■ **LISTED RECORDS**:
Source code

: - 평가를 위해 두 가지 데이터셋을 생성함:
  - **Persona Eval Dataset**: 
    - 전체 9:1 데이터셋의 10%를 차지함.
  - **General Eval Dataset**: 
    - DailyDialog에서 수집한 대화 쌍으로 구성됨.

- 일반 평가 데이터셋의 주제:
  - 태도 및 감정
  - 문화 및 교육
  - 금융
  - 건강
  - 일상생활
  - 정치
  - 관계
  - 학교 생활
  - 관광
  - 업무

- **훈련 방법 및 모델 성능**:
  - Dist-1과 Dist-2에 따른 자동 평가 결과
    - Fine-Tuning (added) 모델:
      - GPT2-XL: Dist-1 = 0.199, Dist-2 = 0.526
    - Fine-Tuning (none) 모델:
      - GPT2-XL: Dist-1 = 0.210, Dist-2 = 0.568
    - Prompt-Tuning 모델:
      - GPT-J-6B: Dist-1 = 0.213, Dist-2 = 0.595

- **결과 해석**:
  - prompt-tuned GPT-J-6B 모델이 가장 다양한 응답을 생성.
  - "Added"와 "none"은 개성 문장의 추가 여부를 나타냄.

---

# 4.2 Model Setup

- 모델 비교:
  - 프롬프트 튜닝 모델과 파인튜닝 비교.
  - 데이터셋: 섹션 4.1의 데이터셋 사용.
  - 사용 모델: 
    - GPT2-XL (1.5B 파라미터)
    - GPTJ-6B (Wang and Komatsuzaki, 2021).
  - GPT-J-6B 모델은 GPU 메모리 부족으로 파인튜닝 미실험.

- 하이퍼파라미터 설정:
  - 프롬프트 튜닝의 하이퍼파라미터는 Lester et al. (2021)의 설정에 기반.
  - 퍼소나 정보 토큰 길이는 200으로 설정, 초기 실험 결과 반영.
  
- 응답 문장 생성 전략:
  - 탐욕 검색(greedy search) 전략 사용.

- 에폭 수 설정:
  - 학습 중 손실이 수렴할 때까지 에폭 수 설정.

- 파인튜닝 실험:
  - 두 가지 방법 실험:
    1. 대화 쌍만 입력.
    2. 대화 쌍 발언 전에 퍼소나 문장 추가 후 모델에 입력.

--

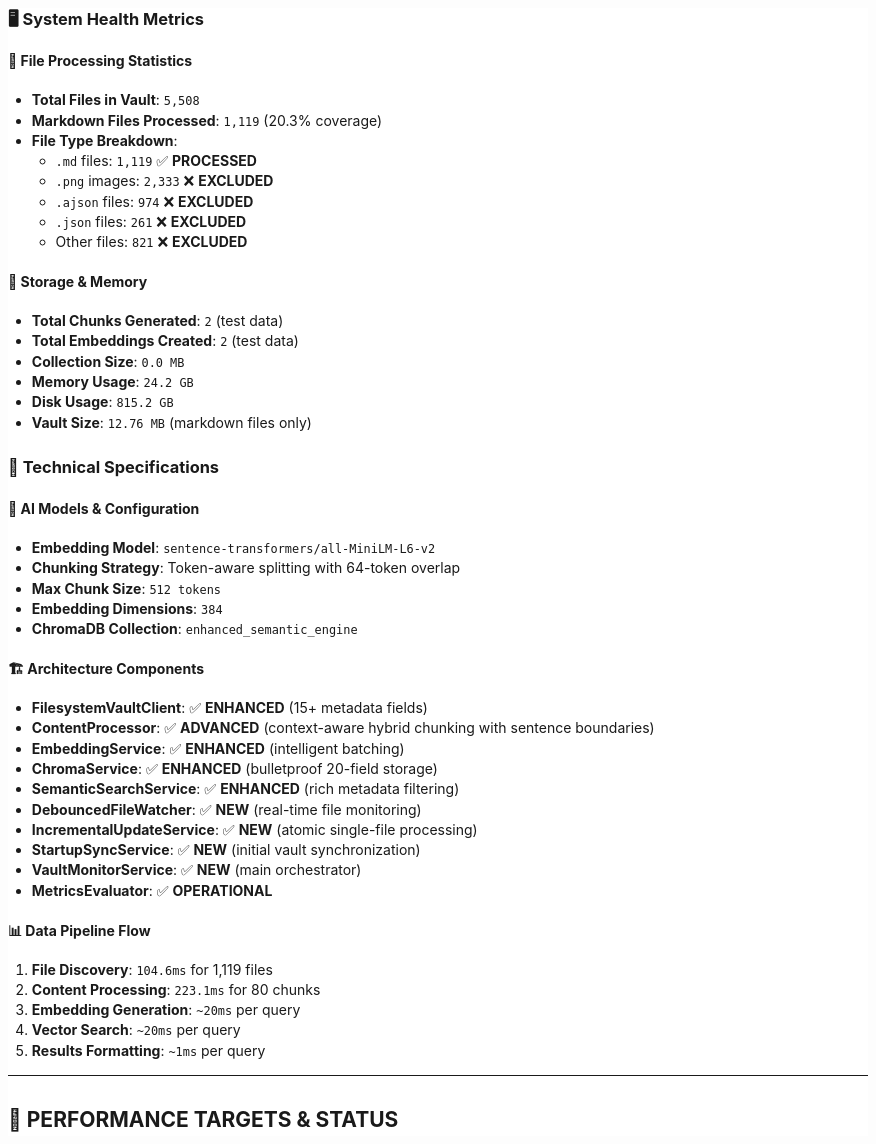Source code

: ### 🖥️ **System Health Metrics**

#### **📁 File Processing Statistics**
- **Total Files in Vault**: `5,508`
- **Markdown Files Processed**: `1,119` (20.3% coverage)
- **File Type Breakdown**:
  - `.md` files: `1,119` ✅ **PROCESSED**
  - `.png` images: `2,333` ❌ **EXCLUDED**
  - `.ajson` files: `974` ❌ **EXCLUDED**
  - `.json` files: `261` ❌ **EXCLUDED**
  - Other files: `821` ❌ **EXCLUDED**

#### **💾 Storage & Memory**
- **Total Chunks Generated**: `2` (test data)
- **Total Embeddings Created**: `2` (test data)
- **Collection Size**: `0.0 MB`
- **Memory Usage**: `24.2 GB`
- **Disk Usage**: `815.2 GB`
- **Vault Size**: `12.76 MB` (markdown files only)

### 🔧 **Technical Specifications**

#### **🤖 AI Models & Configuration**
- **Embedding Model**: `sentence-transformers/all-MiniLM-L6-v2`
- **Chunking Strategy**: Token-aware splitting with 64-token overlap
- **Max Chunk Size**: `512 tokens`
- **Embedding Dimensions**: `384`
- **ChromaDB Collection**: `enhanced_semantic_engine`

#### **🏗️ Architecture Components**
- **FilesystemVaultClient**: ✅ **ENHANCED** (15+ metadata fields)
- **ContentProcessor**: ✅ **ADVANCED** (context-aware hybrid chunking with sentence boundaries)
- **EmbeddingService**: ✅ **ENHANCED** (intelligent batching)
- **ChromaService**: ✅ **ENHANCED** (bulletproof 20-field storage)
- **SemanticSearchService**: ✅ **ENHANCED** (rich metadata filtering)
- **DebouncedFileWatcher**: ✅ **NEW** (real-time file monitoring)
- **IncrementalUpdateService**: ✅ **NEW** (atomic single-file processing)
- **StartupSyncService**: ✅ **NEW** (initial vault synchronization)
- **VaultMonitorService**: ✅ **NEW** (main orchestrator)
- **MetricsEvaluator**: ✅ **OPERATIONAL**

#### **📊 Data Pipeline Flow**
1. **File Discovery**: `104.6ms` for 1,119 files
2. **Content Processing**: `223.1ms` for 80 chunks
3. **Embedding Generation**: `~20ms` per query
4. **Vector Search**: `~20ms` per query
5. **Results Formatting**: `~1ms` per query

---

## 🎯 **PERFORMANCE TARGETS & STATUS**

■ **WHAT YOU SHOULD DO**: Within the listing above, give again exactly every line from the line with "- **StartupSyncService**: ✅" through the line with "## 🎯 **PERFORMANCE TARGETS & STATUS**", both included, and no other line.

■ **EXERCISE RESULT**:
- **StartupSyncService**: ✅ **NEW** (initial vault synchronization)
- **VaultMonitorService**: ✅ **NEW** (main orchestrator)
- **MetricsEvaluator**: ✅ **OPERATIONAL**

#### **📊 Data Pipeline Flow**
1. **File Discovery**: `104.6ms` for 1,119 files
2. **Content Processing**: `223.1ms` for 80 chunks
3. **Embedding Generation**: `~20ms` per query
4. **Vector Search**: `~20ms` per query
5. **Results Formatting**: `~1ms` per query

---

## 🎯 **PERFORMANCE TARGETS & STATUS**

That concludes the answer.